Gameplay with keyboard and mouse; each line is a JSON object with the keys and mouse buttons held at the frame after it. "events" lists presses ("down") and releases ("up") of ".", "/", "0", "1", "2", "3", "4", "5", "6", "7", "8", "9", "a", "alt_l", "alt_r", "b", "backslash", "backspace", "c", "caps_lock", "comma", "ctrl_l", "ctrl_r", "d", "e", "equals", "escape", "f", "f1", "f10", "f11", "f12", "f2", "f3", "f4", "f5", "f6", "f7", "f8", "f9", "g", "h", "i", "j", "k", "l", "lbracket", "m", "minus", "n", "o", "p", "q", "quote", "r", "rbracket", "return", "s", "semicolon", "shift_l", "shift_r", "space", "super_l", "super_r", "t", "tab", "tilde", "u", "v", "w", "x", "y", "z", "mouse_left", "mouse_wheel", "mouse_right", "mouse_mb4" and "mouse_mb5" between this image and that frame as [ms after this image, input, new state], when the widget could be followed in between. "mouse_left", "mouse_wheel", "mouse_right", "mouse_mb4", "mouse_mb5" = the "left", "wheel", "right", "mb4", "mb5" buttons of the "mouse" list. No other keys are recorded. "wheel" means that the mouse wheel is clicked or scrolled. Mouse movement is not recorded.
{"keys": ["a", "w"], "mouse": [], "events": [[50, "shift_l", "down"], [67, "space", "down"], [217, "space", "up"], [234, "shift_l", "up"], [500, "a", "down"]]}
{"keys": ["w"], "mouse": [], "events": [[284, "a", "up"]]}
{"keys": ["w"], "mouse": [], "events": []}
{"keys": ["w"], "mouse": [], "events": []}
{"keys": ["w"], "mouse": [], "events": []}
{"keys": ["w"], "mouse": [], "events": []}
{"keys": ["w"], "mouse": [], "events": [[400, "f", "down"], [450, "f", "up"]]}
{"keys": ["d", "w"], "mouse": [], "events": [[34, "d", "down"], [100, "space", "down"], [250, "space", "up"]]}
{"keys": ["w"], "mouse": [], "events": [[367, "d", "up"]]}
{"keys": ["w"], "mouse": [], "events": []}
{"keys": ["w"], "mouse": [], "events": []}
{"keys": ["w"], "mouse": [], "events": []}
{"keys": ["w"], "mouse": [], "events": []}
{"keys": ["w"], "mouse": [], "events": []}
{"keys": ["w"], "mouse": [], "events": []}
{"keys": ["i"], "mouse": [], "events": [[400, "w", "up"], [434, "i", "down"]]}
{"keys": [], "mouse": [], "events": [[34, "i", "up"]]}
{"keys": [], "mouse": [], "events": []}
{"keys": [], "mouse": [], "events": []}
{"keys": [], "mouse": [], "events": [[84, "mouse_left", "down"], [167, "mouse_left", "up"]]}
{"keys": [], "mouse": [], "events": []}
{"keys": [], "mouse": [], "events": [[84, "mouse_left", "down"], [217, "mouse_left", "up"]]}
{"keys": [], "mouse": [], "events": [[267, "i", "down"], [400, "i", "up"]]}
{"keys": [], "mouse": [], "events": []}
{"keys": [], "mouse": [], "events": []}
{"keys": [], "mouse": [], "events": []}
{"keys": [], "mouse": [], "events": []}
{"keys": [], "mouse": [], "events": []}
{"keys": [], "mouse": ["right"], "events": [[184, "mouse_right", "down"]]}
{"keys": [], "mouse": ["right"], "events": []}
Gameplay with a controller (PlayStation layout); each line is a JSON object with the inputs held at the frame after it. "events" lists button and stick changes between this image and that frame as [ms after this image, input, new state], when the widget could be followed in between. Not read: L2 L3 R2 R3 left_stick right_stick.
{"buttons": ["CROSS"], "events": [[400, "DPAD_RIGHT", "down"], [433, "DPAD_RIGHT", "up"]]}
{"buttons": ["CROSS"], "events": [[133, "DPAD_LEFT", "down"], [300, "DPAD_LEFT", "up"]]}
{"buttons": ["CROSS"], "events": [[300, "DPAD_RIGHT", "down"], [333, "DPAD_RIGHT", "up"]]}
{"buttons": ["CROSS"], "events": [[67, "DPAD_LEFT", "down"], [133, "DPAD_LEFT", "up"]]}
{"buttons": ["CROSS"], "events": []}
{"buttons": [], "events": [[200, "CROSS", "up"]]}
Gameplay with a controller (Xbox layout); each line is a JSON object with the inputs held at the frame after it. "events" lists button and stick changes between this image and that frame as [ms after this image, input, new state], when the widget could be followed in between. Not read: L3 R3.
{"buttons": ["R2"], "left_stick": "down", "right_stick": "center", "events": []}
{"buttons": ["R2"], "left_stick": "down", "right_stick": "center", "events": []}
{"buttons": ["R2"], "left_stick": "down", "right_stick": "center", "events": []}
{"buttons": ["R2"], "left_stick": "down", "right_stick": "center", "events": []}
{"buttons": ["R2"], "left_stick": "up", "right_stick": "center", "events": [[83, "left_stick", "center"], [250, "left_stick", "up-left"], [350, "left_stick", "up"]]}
------------------------------------
EXERCISE AIM: Restate the data word for word.

SOLUTION TO THE EXERCISE:
Gameplay with keyboard and mouse; each line is a JSON object with the keys and mouse buttons held at the frame after it. "events" lists presses ("down") and releases ("up") of ".", "/", "0", "1", "2", "3", "4", "5", "6", "7", "8", "9", "a", "alt_l", "alt_r", "b", "backslash", "backspace", "c", "caps_lock", "comma", "ctrl_l", "ctrl_r", "d", "e", "equals", "escape", "f", "f1", "f10", "f11", "f12", "f2", "f3", "f4", "f5", "f6", "f7", "f8", "f9", "g", "h", "i", "j", "k", "l", "lbracket", "m", "minus", "n", "o", "p", "q", "quote", "r", "rbracket", "return", "s", "semicolon", "shift_l", "shift_r", "space", "super_l", "super_r", "t", "tab", "tilde", "u", "v", "w", "x", "y", "z", "mouse_left", "mouse_wheel", "mouse_right", "mouse_mb4" and "mouse_mb5" between this image and that frame as [ms after this image, input, new state], when the widget could be followed in between. "mouse_left", "mouse_wheel", "mouse_right", "mouse_mb4", "mouse_mb5" = the "left", "wheel", "right", "mb4", "mb5" buttons of the "mouse" list. No other keys are recorded. "wheel" means that the mouse wheel is clicked or scrolled. Mouse movement is not recorded.
{"keys": ["a", "w"], "mouse": [], "events": [[50, "shift_l", "down"], [67, "space", "down"], [217, "space", "up"], [234, "shift_l", "up"], [500, "a", "down"]]}
{"keys": ["w"], "mouse": [], "events": [[284, "a", "up"]]}
{"keys": ["w"], "mouse": [], "events": []}
{"keys": ["w"], "mouse": [], "events": []}
{"keys": ["w"], "mouse": [], "events": []}
{"keys": ["w"], "mouse": [], "events": []}
{"keys": ["w"], "mouse": [], "events": [[400, "f", "down"], [450, "f", "up"]]}
{"keys": ["d", "w"], "mouse": [], "events": [[34, "d", "down"], [100, "space", "down"], [250, "space", "up"]]}
{"keys": ["w"], "mouse": [], "events": [[367, "d", "up"]]}
{"keys": ["w"], "mouse": [], "events": []}
{"keys": ["w"], "mouse": [], "events": []}
{"keys": ["w"], "mouse": [], "events": []}
{"keys": ["w"], "mouse": [], "events": []}
{"keys": ["w"], "mouse": [], "events": []}
{"keys": ["w"], "mouse": [], "events": []}
{"keys": ["i"], "mouse": [], "events": [[400, "w", "up"], [434, "i", "down"]]}
{"keys": [], "mouse": [], "events": [[34, "i", "up"]]}
{"keys": [], "mouse": [], "events": []}
{"keys": [], "mouse": [], "events": []}
{"keys": [], "mouse": [], "events": [[84, "mouse_left", "down"], [167, "mouse_left", "up"]]}
{"keys": [], "mouse": [], "events": []}
{"keys": [], "mouse": [], "events": [[84, "mouse_left", "down"], [217, "mouse_left", "up"]]}
{"keys": [], "mouse": [], "events": [[267, "i", "down"], [400, "i", "up"]]}
{"keys": [], "mouse": [], "events": []}
{"keys": [], "mouse": [], "events": []}
{"keys": [], "mouse": [], "events": []}
{"keys": [], "mouse": [], "events": []}
{"keys": [], "mouse": [], "events": []}
{"keys": [], "mouse": ["right"], "events": [[184, "mouse_right", "down"]]}
{"keys": [], "mouse": ["right"], "events": []}
Gameplay with a controller (PlayStation layout); each line is a JSON object with the inputs held at the frame after it. "events" lists button and stick changes between this image and that frame as [ms after this image, input, new state], when the widget could be followed in between. Not read: L2 L3 R2 R3 left_stick right_stick.
{"buttons": ["CROSS"], "events": [[400, "DPAD_RIGHT", "down"], [433, "DPAD_RIGHT", "up"]]}
{"buttons": ["CROSS"], "events": [[133, "DPAD_LEFT", "down"], [300, "DPAD_LEFT", "up"]]}
{"buttons": ["CROSS"], "events": [[300, "DPAD_RIGHT", "down"], [333, "DPAD_RIGHT", "up"]]}
{"buttons": ["CROSS"], "events": [[67, "DPAD_LEFT", "down"], [133, "DPAD_LEFT", "up"]]}
{"buttons": ["CROSS"], "events": []}
{"buttons": [], "events": [[200, "CROSS", "up"]]}
Gameplay with a controller (Xbox layout); each line is a JSON object with the inputs held at the frame after it. "events" lists button and stick changes between this image and that frame as [ms after this image, input, new state], when the widget could be followed in between. Not read: L3 R3.
{"buttons": ["R2"], "left_stick": "down", "right_stick": "center", "events": []}
{"buttons": ["R2"], "left_stick": "down", "right_stick": "center", "events": []}
{"buttons": ["R2"], "left_stick": "down", "right_stick": "center", "events": []}
{"buttons": ["R2"], "left_stick": "down", "right_stick": "center", "events": []}
{"buttons": ["R2"], "left_stick": "up", "right_stick": "center", "events": [[83, "left_stick", "center"], [250, "left_stick", "up-left"], [350, "left_stick", "up"]]}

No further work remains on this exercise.